*WHAT THE EXERCISE ASKS*. Leaving out every line that comes before the one containing "[153,198,209,213] apt-get ->", output the rest of the records exactly, the final line included.
########
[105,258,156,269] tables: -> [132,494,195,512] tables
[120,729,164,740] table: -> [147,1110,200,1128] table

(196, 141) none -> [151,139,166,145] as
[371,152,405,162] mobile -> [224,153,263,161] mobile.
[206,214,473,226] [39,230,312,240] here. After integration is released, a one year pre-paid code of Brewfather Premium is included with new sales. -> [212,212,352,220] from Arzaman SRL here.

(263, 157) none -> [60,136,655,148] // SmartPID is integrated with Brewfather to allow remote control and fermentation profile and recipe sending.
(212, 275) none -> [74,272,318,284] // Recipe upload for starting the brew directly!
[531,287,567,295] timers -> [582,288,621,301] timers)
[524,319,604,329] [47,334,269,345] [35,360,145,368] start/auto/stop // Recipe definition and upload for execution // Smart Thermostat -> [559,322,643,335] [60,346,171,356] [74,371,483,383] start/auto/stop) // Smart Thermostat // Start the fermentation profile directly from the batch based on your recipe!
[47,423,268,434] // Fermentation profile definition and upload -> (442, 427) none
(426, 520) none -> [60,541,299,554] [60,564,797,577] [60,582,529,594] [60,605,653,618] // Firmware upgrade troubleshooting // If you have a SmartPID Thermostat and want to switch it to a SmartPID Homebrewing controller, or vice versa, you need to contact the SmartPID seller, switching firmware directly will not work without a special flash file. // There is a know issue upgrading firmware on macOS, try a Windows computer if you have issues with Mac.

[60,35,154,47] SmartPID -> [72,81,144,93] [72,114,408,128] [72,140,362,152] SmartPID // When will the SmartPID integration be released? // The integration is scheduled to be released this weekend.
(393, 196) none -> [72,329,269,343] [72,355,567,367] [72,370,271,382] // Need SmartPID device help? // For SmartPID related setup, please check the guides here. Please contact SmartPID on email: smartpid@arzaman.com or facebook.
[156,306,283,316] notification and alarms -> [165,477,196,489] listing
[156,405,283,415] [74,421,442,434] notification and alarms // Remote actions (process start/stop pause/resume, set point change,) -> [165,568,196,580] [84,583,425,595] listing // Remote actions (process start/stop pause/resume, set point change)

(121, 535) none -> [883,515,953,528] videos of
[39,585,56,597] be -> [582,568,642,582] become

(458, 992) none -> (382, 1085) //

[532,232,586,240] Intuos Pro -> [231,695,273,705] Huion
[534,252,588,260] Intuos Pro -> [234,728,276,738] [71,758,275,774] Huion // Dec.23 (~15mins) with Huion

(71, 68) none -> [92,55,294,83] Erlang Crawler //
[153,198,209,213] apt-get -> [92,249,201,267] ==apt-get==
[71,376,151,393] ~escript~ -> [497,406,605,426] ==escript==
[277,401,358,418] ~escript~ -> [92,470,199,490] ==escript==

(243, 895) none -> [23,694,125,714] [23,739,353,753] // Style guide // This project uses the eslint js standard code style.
########
*TASK SOLUTION*.
[153,198,209,213] apt-get -> [92,249,201,267] ==apt-get==
[71,376,151,393] ~escript~ -> [497,406,605,426] ==escript==
[277,401,358,418] ~escript~ -> [92,470,199,490] ==escript==

(243, 895) none -> [23,694,125,714] [23,739,353,753] // Style guide // This project uses the eslint js standard code style.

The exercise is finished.